Uma corrida militar que começou há meio século

Seul - O lançamento do último foguete norte-coreano é uma nova passagem de uma corrida armamentista que o regime comunista de Pyongyang iniciou após o fim da Guerra da Coreia em 1953 para dissuadir seu vizinho do Sul e seu aliado americano.

EFE |

A opaca e empobrecida Coreia do Norte orientou sua economia a alimentar o maior Exército do mundo em número de soldados, com 1,2 milhão de soldados prontos para o combate e uma despesa militar que o Departamento de Estado americano situa em 20% do Produto Interno Bruto (PIB).
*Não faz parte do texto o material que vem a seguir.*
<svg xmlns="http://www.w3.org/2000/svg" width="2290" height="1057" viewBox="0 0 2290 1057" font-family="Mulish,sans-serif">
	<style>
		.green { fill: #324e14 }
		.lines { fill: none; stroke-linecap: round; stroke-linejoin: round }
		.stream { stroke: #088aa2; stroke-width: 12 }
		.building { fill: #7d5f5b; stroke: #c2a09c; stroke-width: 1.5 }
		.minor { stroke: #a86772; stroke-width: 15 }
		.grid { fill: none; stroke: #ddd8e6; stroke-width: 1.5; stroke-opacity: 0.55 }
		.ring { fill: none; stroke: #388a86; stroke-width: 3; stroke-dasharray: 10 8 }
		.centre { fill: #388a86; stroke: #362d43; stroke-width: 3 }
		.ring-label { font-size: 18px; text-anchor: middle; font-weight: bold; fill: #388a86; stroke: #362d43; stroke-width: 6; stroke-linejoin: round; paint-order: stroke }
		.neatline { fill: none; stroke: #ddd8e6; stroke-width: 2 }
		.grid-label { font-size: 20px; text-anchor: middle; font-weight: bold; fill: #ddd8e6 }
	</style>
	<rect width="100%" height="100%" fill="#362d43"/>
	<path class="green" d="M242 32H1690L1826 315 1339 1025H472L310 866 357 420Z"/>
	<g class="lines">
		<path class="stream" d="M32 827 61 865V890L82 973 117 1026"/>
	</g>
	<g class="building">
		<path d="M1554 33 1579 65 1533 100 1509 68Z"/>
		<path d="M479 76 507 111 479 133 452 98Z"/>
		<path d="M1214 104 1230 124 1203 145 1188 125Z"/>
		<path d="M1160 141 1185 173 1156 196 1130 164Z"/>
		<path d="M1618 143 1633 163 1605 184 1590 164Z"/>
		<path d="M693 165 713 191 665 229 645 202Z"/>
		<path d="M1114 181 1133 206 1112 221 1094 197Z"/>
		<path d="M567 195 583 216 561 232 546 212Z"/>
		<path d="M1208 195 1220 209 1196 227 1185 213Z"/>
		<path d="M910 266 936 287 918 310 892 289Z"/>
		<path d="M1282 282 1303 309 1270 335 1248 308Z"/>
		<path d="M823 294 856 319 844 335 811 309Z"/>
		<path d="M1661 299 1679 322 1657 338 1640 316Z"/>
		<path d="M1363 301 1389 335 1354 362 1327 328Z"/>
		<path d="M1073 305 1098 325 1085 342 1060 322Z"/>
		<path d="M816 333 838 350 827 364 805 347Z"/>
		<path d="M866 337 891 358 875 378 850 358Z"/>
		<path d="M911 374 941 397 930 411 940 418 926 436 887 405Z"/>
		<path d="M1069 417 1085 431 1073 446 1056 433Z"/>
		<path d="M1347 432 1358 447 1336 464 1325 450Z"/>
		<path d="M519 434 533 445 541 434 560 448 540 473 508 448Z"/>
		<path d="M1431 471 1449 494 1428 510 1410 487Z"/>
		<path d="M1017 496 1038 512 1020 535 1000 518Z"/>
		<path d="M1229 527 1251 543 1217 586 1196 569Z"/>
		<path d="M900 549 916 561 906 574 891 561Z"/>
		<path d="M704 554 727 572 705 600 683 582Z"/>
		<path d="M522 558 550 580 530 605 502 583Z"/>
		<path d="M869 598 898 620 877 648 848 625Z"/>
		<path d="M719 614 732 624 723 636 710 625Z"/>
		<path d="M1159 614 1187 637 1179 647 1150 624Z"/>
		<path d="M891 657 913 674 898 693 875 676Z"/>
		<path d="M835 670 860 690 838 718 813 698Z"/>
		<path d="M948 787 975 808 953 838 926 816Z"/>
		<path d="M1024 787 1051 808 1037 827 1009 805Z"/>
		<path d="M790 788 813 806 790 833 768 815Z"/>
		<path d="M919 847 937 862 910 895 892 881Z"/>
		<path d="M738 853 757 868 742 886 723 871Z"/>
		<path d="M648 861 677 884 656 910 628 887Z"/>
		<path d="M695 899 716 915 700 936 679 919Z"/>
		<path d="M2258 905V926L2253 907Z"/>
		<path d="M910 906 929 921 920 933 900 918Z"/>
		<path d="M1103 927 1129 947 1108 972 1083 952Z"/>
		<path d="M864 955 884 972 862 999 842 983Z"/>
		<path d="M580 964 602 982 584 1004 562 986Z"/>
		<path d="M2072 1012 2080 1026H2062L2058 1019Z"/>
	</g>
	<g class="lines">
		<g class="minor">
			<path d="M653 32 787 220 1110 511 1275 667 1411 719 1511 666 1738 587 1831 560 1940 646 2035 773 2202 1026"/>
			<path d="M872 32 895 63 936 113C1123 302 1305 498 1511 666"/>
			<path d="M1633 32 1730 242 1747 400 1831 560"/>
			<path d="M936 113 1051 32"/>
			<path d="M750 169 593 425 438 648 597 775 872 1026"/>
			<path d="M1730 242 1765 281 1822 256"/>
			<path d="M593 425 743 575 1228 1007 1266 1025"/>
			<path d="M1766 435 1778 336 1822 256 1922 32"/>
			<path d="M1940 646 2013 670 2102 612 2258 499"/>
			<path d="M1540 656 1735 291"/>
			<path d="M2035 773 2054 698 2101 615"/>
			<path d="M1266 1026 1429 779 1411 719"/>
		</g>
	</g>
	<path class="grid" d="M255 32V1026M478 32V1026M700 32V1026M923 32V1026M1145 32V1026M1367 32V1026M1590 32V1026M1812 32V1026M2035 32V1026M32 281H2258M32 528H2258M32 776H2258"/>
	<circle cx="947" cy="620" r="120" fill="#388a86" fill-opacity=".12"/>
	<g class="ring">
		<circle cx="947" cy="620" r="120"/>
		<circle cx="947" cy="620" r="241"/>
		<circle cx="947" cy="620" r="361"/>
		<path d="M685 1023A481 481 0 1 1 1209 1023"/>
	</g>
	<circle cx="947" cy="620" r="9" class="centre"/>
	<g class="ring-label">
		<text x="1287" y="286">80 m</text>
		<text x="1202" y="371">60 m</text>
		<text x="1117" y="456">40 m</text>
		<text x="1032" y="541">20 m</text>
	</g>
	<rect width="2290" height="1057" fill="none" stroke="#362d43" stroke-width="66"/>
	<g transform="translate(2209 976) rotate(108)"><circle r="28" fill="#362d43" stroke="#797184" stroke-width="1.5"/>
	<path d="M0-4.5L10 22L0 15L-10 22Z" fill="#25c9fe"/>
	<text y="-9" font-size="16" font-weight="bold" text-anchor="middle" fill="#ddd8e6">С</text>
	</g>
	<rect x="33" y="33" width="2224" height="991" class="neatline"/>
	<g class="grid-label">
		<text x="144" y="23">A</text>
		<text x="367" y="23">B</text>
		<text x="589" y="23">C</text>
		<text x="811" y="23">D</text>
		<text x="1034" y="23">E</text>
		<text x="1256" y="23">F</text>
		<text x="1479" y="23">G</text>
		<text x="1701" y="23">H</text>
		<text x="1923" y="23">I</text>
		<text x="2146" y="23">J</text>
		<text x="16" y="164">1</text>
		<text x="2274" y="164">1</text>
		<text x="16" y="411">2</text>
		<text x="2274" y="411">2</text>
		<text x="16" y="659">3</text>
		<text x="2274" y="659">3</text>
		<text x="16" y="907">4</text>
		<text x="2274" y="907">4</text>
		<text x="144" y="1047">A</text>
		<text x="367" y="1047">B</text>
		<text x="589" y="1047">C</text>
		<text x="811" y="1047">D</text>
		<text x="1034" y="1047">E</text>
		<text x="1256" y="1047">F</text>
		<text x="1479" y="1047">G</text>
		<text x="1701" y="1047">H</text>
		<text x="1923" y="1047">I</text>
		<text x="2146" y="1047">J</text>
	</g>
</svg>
Apesar de que a tecnologia utilizada por Pyongyang na maioria dos casos não supere os padrões dos anos da Guerra Fria, seu arsenal é o dobro da Coreia do Sul em aspectos como artilharia, tanques ou veículos de transporte de tropas.

No entanto, como no caso do satélite de comunicações Kwangmyongsong-2 que a Coreia do Norte diz ter posto em órbita agora, o país comunista carece de um Exército moderno como o de seus vizinhos.

Desde os anos 60 Pyongyang se centrou na consecução de capacidade nuclear e balística com o principal objetivo de dissuadir e pressionar os Estados Unidos e a Coreia do Sul e evitar, segundo o regime comunista, uma invasão.

Com a intenção de se transformar em uma potência militar, a Coreia do Norte passou por vários períodos e crise diplomáticas e inclusive chegou a enfrentamentos armados pontuais com Seul, após assinar em 1953 um armistício e não um tratado de paz na península.

Em meados dos anos 60, pouco depois do fim da guerra, a Coreia do Norte já começou a investigar e desenvolver sua capacidade para enriquecer plutônio e com ajuda soviética abriu o reator de Yongbyon, que em 1987 começou a operar com uma potência de cinco megawatts.

Nesta central, a Coreia do Norte obteve o combustível nuclear que posteriormente utilizou no primeiro teste atômico de sua história, em outubro de 2006, que o Conselho de Segurança da ONU penalizou com duras sanções.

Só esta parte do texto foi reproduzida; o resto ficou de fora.